MEDIAEDGEの「QDCAM」システム

 MEDIAEDGEの遠藤肇社長は、「フィギュアスケートのスーパースローやサッカーのVAR判定など、スポーツでスロー再生が注目されているが、一つのシステムで2000万円と高額だ。もっと価格を下げることで、大学や研究機関でのスポーツ解析や選手育成のコーチングなど、幅広く使ってもらえるようになる」と語り、スーパースローの活躍の場が今後ますます広がっていく中で導入コストを下げることが重要だと指摘した。
 

 さらに5Gが広がれば、スポーツ中継や映像配信で、ユーザーがさまざまな視点から映像を楽しめる多視点映像が増える。それを実現するには、メインとなるシステム以外にも多くのカメラシステムが必要になってくる。

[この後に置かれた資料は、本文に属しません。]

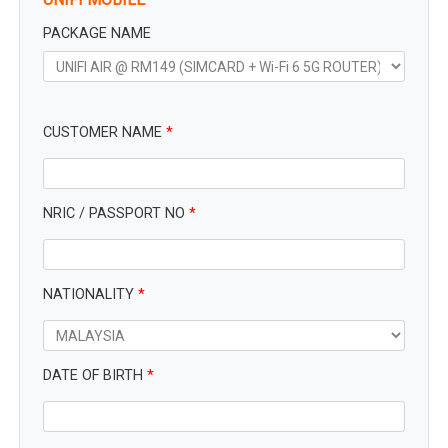
PACKAGE NAME
CUSTOMER NAME
*
NRIC / PASSPORT NO
*
NATIONALITY
*
DATE OF BIRTH
*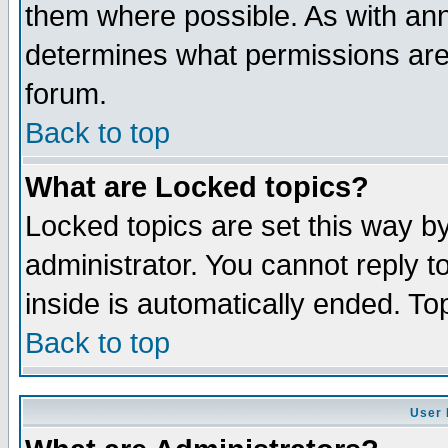
them where possible. As with an
determines what permissions are 
forum.
Back to top
What are Locked topics?
Locked topics are set this way b
administrator. You cannot reply t
inside is automatically ended. T
Back to top
User 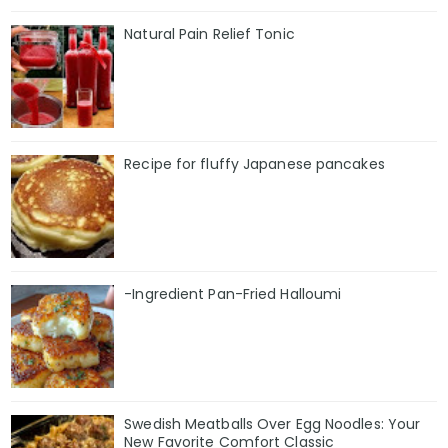
Natural Pain Relief Tonic
Recipe for fluffy Japanese pancakes
-Ingredient Pan-Fried Halloumi
Swedish Meatballs Over Egg Noodles: Your
New Favorite Comfort Classic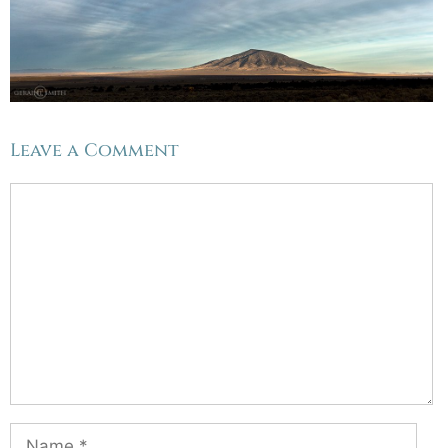
Leave a Comment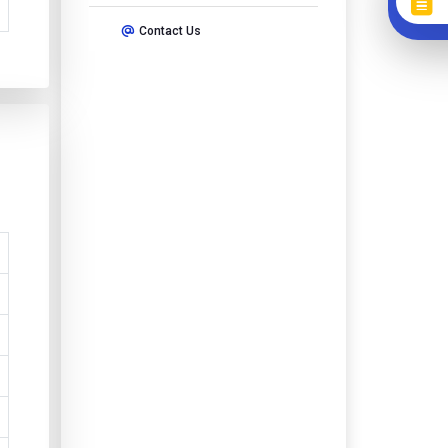
Contact Us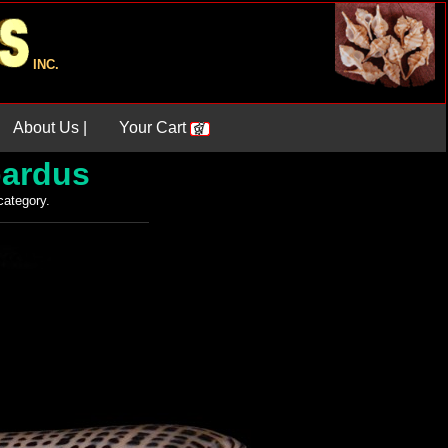
INC.
About Us |
Your Cart
ardus
 category.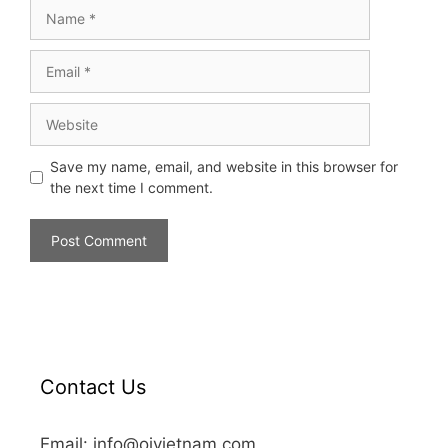
Save my name, email, and website in this browser for
the next time I comment.
Contact Us
Email: info@oivietnam.com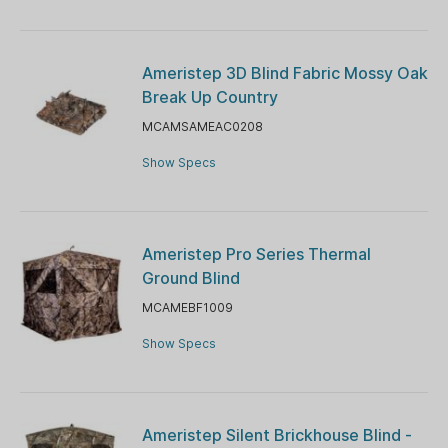
Ameristep 3D Blind Fabric Mossy Oak
Break Up Country
MCAMSAMEAC0208
Show Specs
Ameristep Pro Series Thermal
Ground Blind
MCAMEBF1009
Show Specs
Ameristep Silent Brickhouse Blind -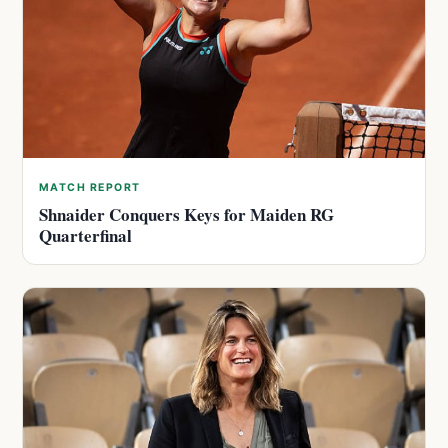
MATCH REPORT
Shnaider Conquers Keys for Maiden RG
Quarterfinal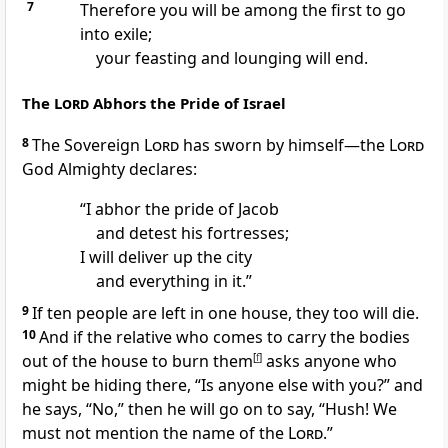
7
Therefore you will be among the first to go
into exile;
your feasting and lounging will end.
The
Lord
Abhors the Pride of Israel
8
The Sovereign
Lord
has sworn by himself
—the
Lord
God Almighty declares:
“I abhor
the pride of Jacob
and detest his fortresses;
I will deliver up
the city
and everything in it.
”
9
If ten
people are left in one house, they too will die.
10
And if the relative who comes to carry the bodies
out of the house to burn them
[
f
]
asks anyone who
might be hiding there, “Is anyone else with you?” and
he says, “No,” then he will go on to say, “Hush!
We
must not mention the name of the
Lord
.”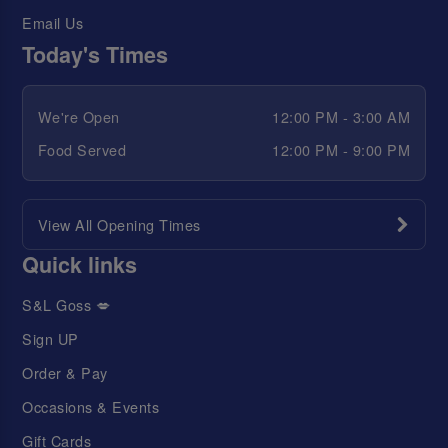
Email Us
Today's Times
We're Open
12:00 PM - 3:00 AM
Food Served
12:00 PM - 9:00 PM
View All Opening Times
Quick links
S&L Goss 💋
Sign UP
Order & Pay
Occasions & Events
Gift Cards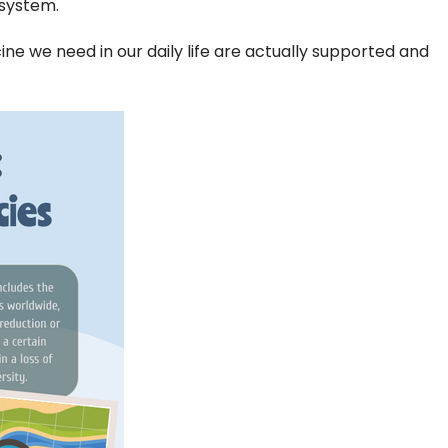
osystem.
cine we need in our daily life are actually supported and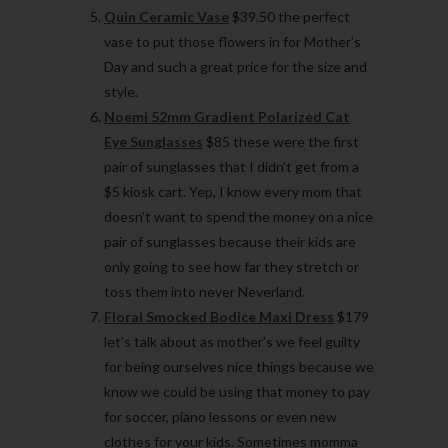
Quin Ceramic Vase
$39.50 the perfect
vase to put those flowers in for Mother’s
Day and such a great price for the size and
style.
Noemi 52mm Gradient Polarized Cat
Eye Sunglasses
$85 these were the first
pair of sunglasses that I didn’t get from a
$5 kiosk cart. Yep, I know every mom that
doesn’t want to spend the money on a nice
pair of sunglasses because their kids are
only going to see how far they stretch or
toss them into never Neverland.
Floral Smocked Bodice Maxi Dress
$179
let’s talk about as mother’s we feel guilty
for being ourselves nice things because we
know we could be using that money to pay
for soccer, piano lessons or even new
clothes for your kids. Sometimes momma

 現状の5Gの多視点映像の実証実験などでは、苦肉の策としてデジタル一眼レフの4K動画が使われるケースが見られるが、そうしたときにも低価格で導入できるQDCAMが活躍するというわけだ。QDCAMのカメラ単体のシンプルシステムなら78万~98万円で導入できる。
 
5Gの他視点映像では多くのカメラシステムが必要になる
 

 QDCAMの特徴は、1920×1080のフルHDを240fpsの4倍速で撮影できる。もちろん、スーパースローの撮影だけでなく、通常使用では4096×2160で24fpsや3840×2160で59.94fpsの高解像度撮影が可能だ。また、動く被写体に対してゆがみが生じないグローバルシャッターCMOS撮像素子を採用している。

 低価格化を実現した大きなポイントは、レンズマウントに市販のマイクロフォーサーズレンズマウントを採用したことだ。さまざまな市販の安価なマイクロフォーサーズレンズがQDCAMに装着できる。

 ほかにも、通常は複数のカメラを使うとカメラケーブルの長さによって露光タイミングがずれてしまいスーパースローの再生に影響を与えるが、QDCAMはケーブルの長さに依存しない新しい同期方式を採用することで露光タイミングが同期するようにした。複数カメラでも、滑らかなスーパースローの再生が可能だ。

 同社では、スポーツ中継でスーパースローが多く採用されている欧州市場での販売も視野に、9月13~17日にオランダのアムステルダムで開催される「IBC2019」にQDCAMのブースを出展する。